§ DATA SECTION:
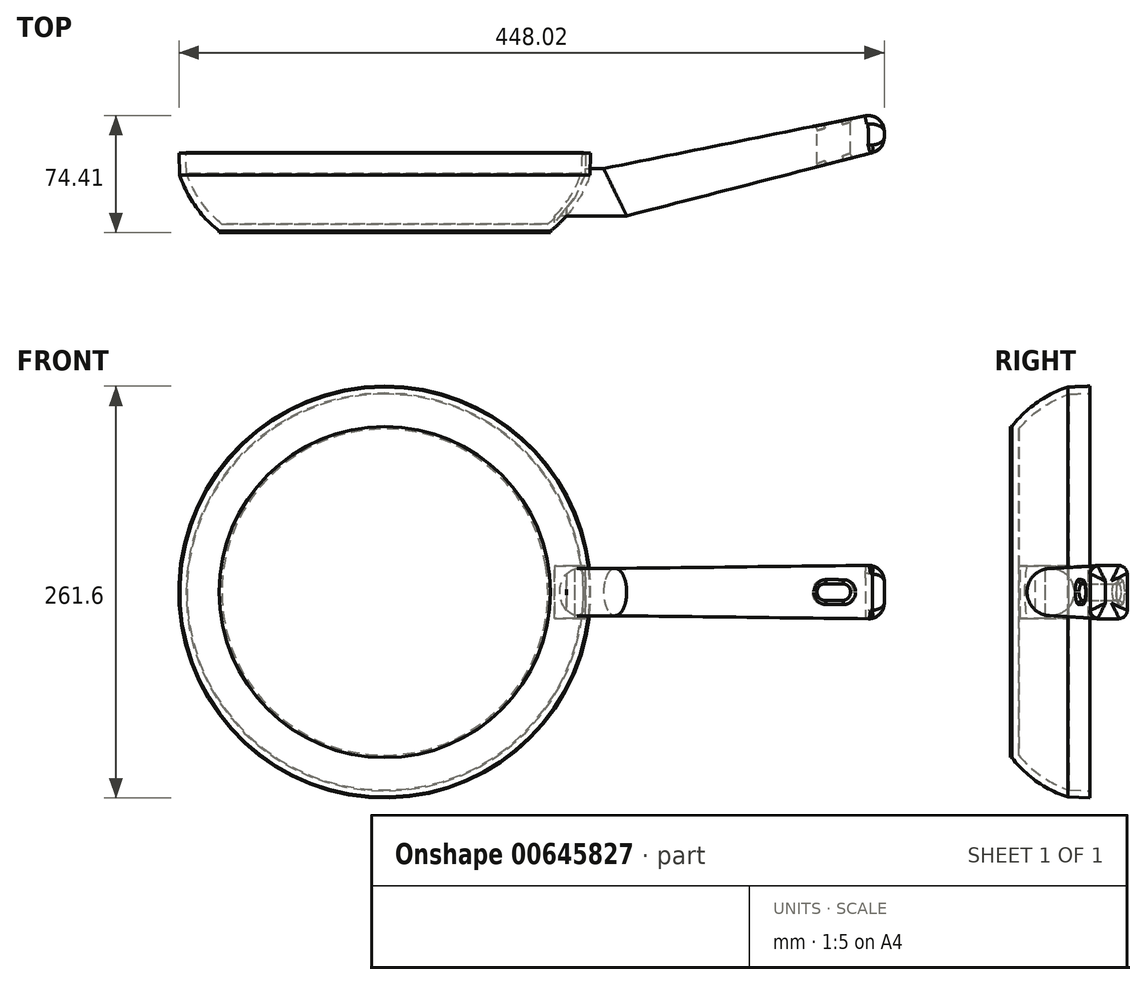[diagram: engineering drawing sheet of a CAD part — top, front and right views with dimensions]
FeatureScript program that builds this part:
annotation { "Feature Type Name" : "Feature", "Feature Type Description" : "" }
export const myFeature = defineFeature(function(context is Context, id is Id, definition is map)
    precondition{}
    {
        {
            var Q0;
            Q0=qCreatedBy(makeId("Top.planeOp"),FACE);
            var sketch = newSketch(context, id + "F0", { "sketchPlane" : qUnion([Q0])});
            skLineSegment(sketch, "E0", {"start": v(-53.22, -24.7) * mm, "end": v(0, -24.7) * mm});
            skLineSegment(sketch, "E1.MirrorCS", {"start": v(77.58, 25) * mm, "end": v(77, 10.88) * mm});
            skArc(sketch, "E2.MirrorCS", {"start": v(77, 10.88) * mm, "mid": v(67.12, -8.77) * mm, "end": v(51.94, -24.7) * mm});
            skLineSegment(sketch, "E3.MirrorCS", {"start": v(51.94, -24.7) * mm, "end": v(0, -24.7) * mm});
            skLineSegment(sketch, "E4", {"start": v(-53.22, 25.92) * mm, "end": v(-53.22, -24.7) * mm});
            skLineSegment(sketch, "E5", {"start": v(-53.22, 25.92) * mm, "end": v(77.58, 25) * mm});
            skSolve(sketch);
        }
        {
            var Q0;
            Q0=makeQuery(id+"F0.imprint","IMPRINT",FACE,{"disambiguationData":[TD([[makeQuery(id+"F0.imprint","IMPRINT",EDGE,{"derivedFrom":sQuery(id+"F0.wireOp",EDGE,"E0")}),1.0]])]});
            var Q1;
            Q1=sQuery(id+"F0.wireOp",EDGE,"E4");
            revolve(context, id + "F1", {"entities" : qUnion([Q0]), "axis" : qUnion([Q1]), "revolveType" : RevolveType.FULL});
        }
        {
            var Q0;
            Q0=makeQuery(id+"F1.opRevolve","SWEPT_FACE",FACE,{"disambiguationData":[OSD([sQuery(id+"F0.wireOp",EDGE,"E5")])]});
            shell(context, id + "F2", {"entities" : qUnion([Q0]), "thickness" : 4.5 * mm});
        }
        {
            var Q0;
            Q0=qCreatedBy(makeId("Right.planeOp"),FACE);
            cPlane(context, id + "F3", {"entities" : qUnion([Q0]), "cplaneType" : CPlaneType.OFFSET, "offset" : 72.9 * mm, "width" : 150 * mm, "height" : 150 * mm});
        }
        {
            var Q0;
            Q0=qCreatedBy(id+"F3.planeOp",FACE);
            var sketch = newSketch(context, id + "F4", { "sketchPlane" : qUnion([Q0])});
            skCircle(sketch, "E6", {"center": v(0, 0) * mm, "radius": 15 * mm});
            skSolve(sketch);
        }
        {
            var Q0;
            Q0=makeQuery(id+"F4.imprint","IMPRINT",FACE,{"disambiguationData":[TD([[makeQuery(id+"F4.imprint","IMPRINT",EDGE,{"derivedFrom":sQuery(id+"F4.wireOp",EDGE,"E6")}),1.0]])]});
            extrude(context, id + "F5", {"entities" : qUnion([Q0]), "endBound" : BoundingType.SYMMETRIC, "oppositeDirection" : true, "depth" : 57.8 * mm, "offsetDistance" : 25 * mm});
        }
        {
            var Q0;
            Q0=makeQuery(id+"F5.opExtrude","CAP_FACE",FACE,{"disambiguationData":[OSD([sQuery(id+"F4.wireOp",EDGE,"E6")])],"isStart":false});
            extrude(context, id + "F6", {"entities" : qUnion([Q0]), "operationType" : NewBodyOperationType.REMOVE, "oppositeDirection" : true, "depth" : 18.3 * mm, "offsetDistance" : 25 * mm});
        }
        {
            var Q0;
            Q0=qCreatedBy(makeId("Top.planeOp"),FACE);
            cPlane(context, id + "F7", {"entities" : qUnion([Q0]), "cplaneType" : CPlaneType.OFFSET, "offset" : 0 * mm, "width" : 150 * mm, "height" : 150 * mm});
        }
        {
            var Q0;
            Q0=qCreatedBy(id+"F7.planeOp",FACE);
            var sketch = newSketch(context, id + "F8", { "sketchPlane" : qUnion([Q0])});
            skLineSegment(sketch, "E7", {"start": v(74.17, 24.08) * mm, "end": v(74.17, 11.67) * mm});
            skLineSegment(sketch, "E8", {"start": v(74.17, 11.67) * mm, "end": v(67.43, -3.3) * mm});
            skLineSegment(sketch, "E9", {"start": v(67.43, -3.3) * mm, "end": v(54.48, -19.24) * mm});
            skLineSegment(sketch, "E10", {"start": v(54.48, -19.24) * mm, "end": v(54.48, 24.66) * mm});
            skLineSegment(sketch, "E11", {"start": v(54.48, 24.66) * mm, "end": v(74.17, 24.08) * mm});
            skSolve(sketch);
        }
        {
            var Q0;
            Q0=makeQuery(id+"F8.imprint","IMPRINT",FACE,{"disambiguationData":[TD([[makeQuery(id+"F8.imprint","IMPRINT",EDGE,{"derivedFrom":sQuery(id+"F8.wireOp",EDGE,"E7")}),-1.0]])]});
            extrude(context, id + "F9", {"entities" : qUnion([Q0]), "operationType" : NewBodyOperationType.REMOVE, "endBound" : BoundingType.SYMMETRIC, "oppositeDirection" : true, "depth" : 33.2 * mm, "offsetDistance" : 25 * mm});
        }
        {
            var Q0;
            Q0=qCreatedBy(makeId("Top.planeOp"),FACE);
            var sketch = newSketch(context, id + "F10", { "sketchPlane" : qUnion([Q0])});
            skLineSegment(sketch, "E12", {"start": v(84.38, 17.8) * mm, "end": v(107.07, 17.8) * mm});
            skLineSegment(sketch, "E13", {"start": v(84.38, 17.8) * mm, "end": v(103.59, -21.57) * mm});
            skLineSegment(sketch, "E14", {"start": v(103.59, -21.57) * mm, "end": v(107.07, 17.8) * mm});
            skSolve(sketch);
        }
        {
            var Q0;
            Q0=qCreatedBy(makeId("Right.planeOp"),FACE);
            cPlane(context, id + "F11", {"entities" : qUnion([Q0]), "cplaneType" : CPlaneType.OFFSET, "offset" : 264 * mm, "width" : 150 * mm, "height" : 150 * mm});
        }
        {
            var Q0;
            Q0=makeQuery(id+"F10.imprint","IMPRINT",FACE,{"disambiguationData":[TD([[makeQuery(id+"F10.imprint","IMPRINT",EDGE,{"derivedFrom":sQuery(id+"F10.wireOp",EDGE,"E12")}),-1.0]])]});
            extrude(context, id + "F12", {"entities" : qUnion([Q0]), "operationType" : NewBodyOperationType.REMOVE, "endBound" : BoundingType.SYMMETRIC, "oppositeDirection" : true, "depth" : 34.2 * mm, "offsetDistance" : 25 * mm});
        }
        {
            var Q0;
            Q0=qCreatedBy(id+"F11.planeOp",FACE);
            var sketch = newSketch(context, id + "F13", { "sketchPlane" : qUnion([Q0])});
            skLineSegment(sketch, "E15.bottom", {"start": v(45.94, -17.1) * mm, "end": v(32.04, -17.1) * mm});
            skLineSegment(sketch, "E15.top", {"start": v(45.94, 17.1) * mm, "end": v(32.04, 17.1) * mm});
            skLineSegment(sketch, "E15.left", {"start": v(50.94, -12.1) * mm, "end": v(50.94, 12.1) * mm});
            skLineSegment(sketch, "E15.right", {"start": v(27.04, -12.1) * mm, "end": v(27.04, 12.1) * mm});
            skPoint(sketch, "E15.middle", {"position": v(38.99, 0) * mm});
            skPoint(sketch, "E16.visualSharp", {"position": v(50.94, 17.1) * mm});
            skArc(sketch, "E16.filletArc", {"start": v(50.94, 12.1) * mm, "mid": v(49.48, 15.64) * mm, "end": v(45.94, 17.1) * mm});
            skPoint(sketch, "E17.visualSharp", {"position": v(50.94, -17.1) * mm});
            skArc(sketch, "E17.filletArc", {"start": v(45.94, -17.1) * mm, "mid": v(49.48, -15.64) * mm, "end": v(50.94, -12.1) * mm});
            skPoint(sketch, "E18.visualSharp", {"position": v(27.04, -17.1) * mm});
            skArc(sketch, "E18.filletArc", {"start": v(27.04, -12.1) * mm, "mid": v(28.5, -15.64) * mm, "end": v(32.04, -17.1) * mm});
            skPoint(sketch, "E19.visualSharp", {"position": v(27.04, 17.1) * mm});
            skArc(sketch, "E19.filletArc", {"start": v(32.04, 17.1) * mm, "mid": v(28.5, 15.64) * mm, "end": v(27.04, 12.1) * mm});
            skSolve(sketch);
        }
        {
            var Q0;
            Q0=makeQuery(id+"F1.opRevolve","SWEPT_FACE",FACE,{"disambiguationData":[OSD([sQuery(id+"F0.wireOp",EDGE,"E0"),sQuery(id+"F0.wireOp",EDGE,"E3.MirrorCS")])]});
            extrude(context, id + "F14", {"entities" : qUnion([Q0]), "depth" : 1 * mm, "offsetDistance" : 25 * mm});
        }
        {
            var Q1;
            Q1=makeQuery(id+"F12.boolean.opBoolean","COPY",FACE,{"derivedFrom":makeQuery(id+"F12.opExtrude","SWEPT_FACE",FACE,{"disambiguationData":[OSD([sQuery(id+"F10.wireOp",EDGE,"E13")])]})});
            var Q2;
            Q2=makeQuery(id+"F13.imprint","IMPRINT",FACE,{"disambiguationData":[TD([[makeQuery(id+"F13.imprint","IMPRINT",EDGE,{"derivedFrom":sQuery(id+"F13.wireOp",EDGE,"E15.bottom")}),-1.0]])]});
            loft(context, id + "F15", {"operationType" : NewBodyOperationType.ADD, "sheetProfilesArray" : [{ "sheetProfileEntities" : qUnion([Q1]) }, { "sheetProfileEntities" : qUnion([Q2]) }]});
        }
        {
            var Q0;
            Q0=makeQuery(id+"F15.opLoft","MID_CAP_EDGE",EDGE,{"disambiguationData":[OSD([sQuery(id+"F13.wireOp",EDGE,"E15.left"),sQuery(id+"F13.wireOp",EDGE,"E16.filletArc"),sQuery(id+"F13.wireOp",EDGE,"E17.filletArc")])],"capPos":1.0});
            var Q1;
            Q1=makeQuery(id+"F15.opLoft","CAP_FACE",FACE,{"disambiguationData":[OSD([makeQuery(id+"F13.imprint","IMPRINT",FACE,{"disambiguationData":[TD([[makeQuery(id+"F13.imprint","IMPRINT",EDGE,{"derivedFrom":sQuery(id+"F13.wireOp",EDGE,"E15.bottom")}),-1.0]])]})])],"isStart":true});
            fillet(context, id + "F16", {"entities" : qUnion([Q0, Q1]), "radius" : 10.06 * mm, "tangentPropagation" : true, "allowEdgeOverflow" : false});
        }
        {
            var Q0;
            Q0=qCreatedBy(makeId("Front.planeOp"),FACE);
            cPlane(context, id + "F17", {"entities" : qUnion([Q0]), "cplaneType" : CPlaneType.OFFSET, "offset" : 65 * mm, "oppositeDirection" : true, "width" : 150 * mm, "height" : 150 * mm});
        }
        {
            var Q0;
            Q0=qCreatedBy(id+"F17.planeOp",FACE);
            var sketch = newSketch(context, id + "F18", { "sketchPlane" : qUnion([Q0])});
            skLineSegment(sketch, "E20.bottom", {"start": v(226.34, 5.27) * mm, "end": v(237.54, 5.27) * mm});
            skLineSegment(sketch, "E20.top", {"start": v(226.34, -5.27) * mm, "end": v(237.54, -5.27) * mm});
            skLineSegment(sketch, "E20.left", {"start": v(221.34, 0.27) * mm, "end": v(221.34, -0.27) * mm});
            skLineSegment(sketch, "E20.right", {"start": v(242.54, 0.27) * mm, "end": v(242.54, -0.27) * mm});
            skPoint(sketch, "E20.middle", {"position": v(231.94, 0) * mm});
            skPoint(sketch, "E21.visualSharp", {"position": v(242.54, 5.27) * mm});
            skArc(sketch, "E21.filletArc", {"start": v(242.54, 0.27) * mm, "mid": v(241.08, 3.8) * mm, "end": v(237.54, 5.27) * mm});
            skPoint(sketch, "E22.visualSharp", {"position": v(242.54, -5.27) * mm});
            skArc(sketch, "E22.filletArc", {"start": v(237.54, -5.27) * mm, "mid": v(241.08, -3.8) * mm, "end": v(242.54, -0.27) * mm});
            skPoint(sketch, "E23.visualSharp", {"position": v(221.34, -5.27) * mm});
            skArc(sketch, "E23.filletArc", {"start": v(221.34, -0.27) * mm, "mid": v(222.8, -3.8) * mm, "end": v(226.34, -5.27) * mm});
            skPoint(sketch, "E24.visualSharp", {"position": v(221.34, 5.27) * mm});
            skArc(sketch, "E24.filletArc", {"start": v(226.34, 5.27) * mm, "mid": v(222.8, 3.8) * mm, "end": v(221.34, 0.27) * mm});
            skSolve(sketch);
        }
        {
            var Q0;
            Q0=makeQuery(id+"F18.imprint","IMPRINT",FACE,{"disambiguationData":[TD([[makeQuery(id+"F18.imprint","IMPRINT",EDGE,{"derivedFrom":sQuery(id+"F18.wireOp",EDGE,"E20.bottom")}),-1.0]])]});
            extrude(context, id + "F19", {"entities" : qUnion([Q0]), "operationType" : NewBodyOperationType.REMOVE, "depth" : 115 * mm, "offsetDistance" : 25 * mm});
        }
        {
            var Q0;
            Q0=makeQuery(id+"F19.boolean.opBoolean","INTERSECT",EDGE,{"disambiguationData":[OD(1.0)],"derivedFrom":[makeQuery(id+"F15.opLoft","SWEPT_FACE",FACE,{"disambiguationData":[OSD([sQuery(id+"F4.wireOp",EDGE,"E6"),sQuery(id+"F10.wireOp",EDGE,"E13"),sQuery(id+"F13.wireOp",EDGE,"E15.bottom"),sQuery(id+"F13.wireOp",EDGE,"E15.right"),sQuery(id+"F13.wireOp",EDGE,"E17.filletArc"),sQuery(id+"F13.wireOp",EDGE,"E18.filletArc")])]}),makeQuery(id+"F19.opExtrude","SWEPT_FACE",FACE,{"disambiguationData":[OSD([sQuery(id+"F18.wireOp",EDGE,"E20.bottom")])]})]});
            var Q1;
            Q1=makeQuery(id+"F19.boolean.opBoolean","INTERSECT",EDGE,{"disambiguationData":[OD(0.0)],"derivedFrom":[makeQuery(id+"F15.opLoft","SWEPT_FACE",FACE,{"disambiguationData":[OSD([sQuery(id+"F4.wireOp",EDGE,"E6"),sQuery(id+"F10.wireOp",EDGE,"E13"),sQuery(id+"F13.wireOp",EDGE,"E15.bottom"),sQuery(id+"F13.wireOp",EDGE,"E15.right"),sQuery(id+"F13.wireOp",EDGE,"E17.filletArc"),sQuery(id+"F13.wireOp",EDGE,"E18.filletArc")])]}),makeQuery(id+"F19.opExtrude","SWEPT_FACE",FACE,{"disambiguationData":[OSD([sQuery(id+"F18.wireOp",EDGE,"E20.top")])]})]});
            fillet(context, id + "F20", {"entities" : qUnion([Q0, Q1]), "radius" : 2.54 * mm, "tangentPropagation" : true, "allowEdgeOverflow" : false});
        }
    });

§ TO DO: Recast the listing above, from its first line through the line containing "v(67.12, -8.77) *", as a JSON list of strings with one string per line and blank lines omitted. Include both end lines, and leave the pictures out.

§ EXERCISE OUTPUT:
[
  "[diagram: engineering drawing sheet of a CAD part — top, front and right views with dimensions]",
  "FeatureScript program that builds this part:",
  "annotation { \"Feature Type Name\" : \"Feature\", \"Feature Type Description\" : \"\" }",
  "export const myFeature = defineFeature(function(context is Context, id is Id, definition is map)",
  "    precondition{}",
  "    {",
  "        {",
  "            var Q0;",
  "            Q0=qCreatedBy(makeId(\"Top.planeOp\"),FACE);",
  "            var sketch = newSketch(context, id + \"F0\", { \"sketchPlane\" : qUnion([Q0])});",
  "            skLineSegment(sketch, \"E0\", {\"start\": v(-53.22, -24.7) * mm, \"end\": v(0, -24.7) * mm});",
  "            skLineSegment(sketch, \"E1.MirrorCS\", {\"start\": v(77.58, 25) * mm, \"end\": v(77, 10.88) * mm});",
  "            skArc(sketch, \"E2.MirrorCS\", {\"start\": v(77, 10.88) * mm, \"mid\": v(67.12, -8.77) * mm, \"end\": v(51.94, -24.7) * mm});"
]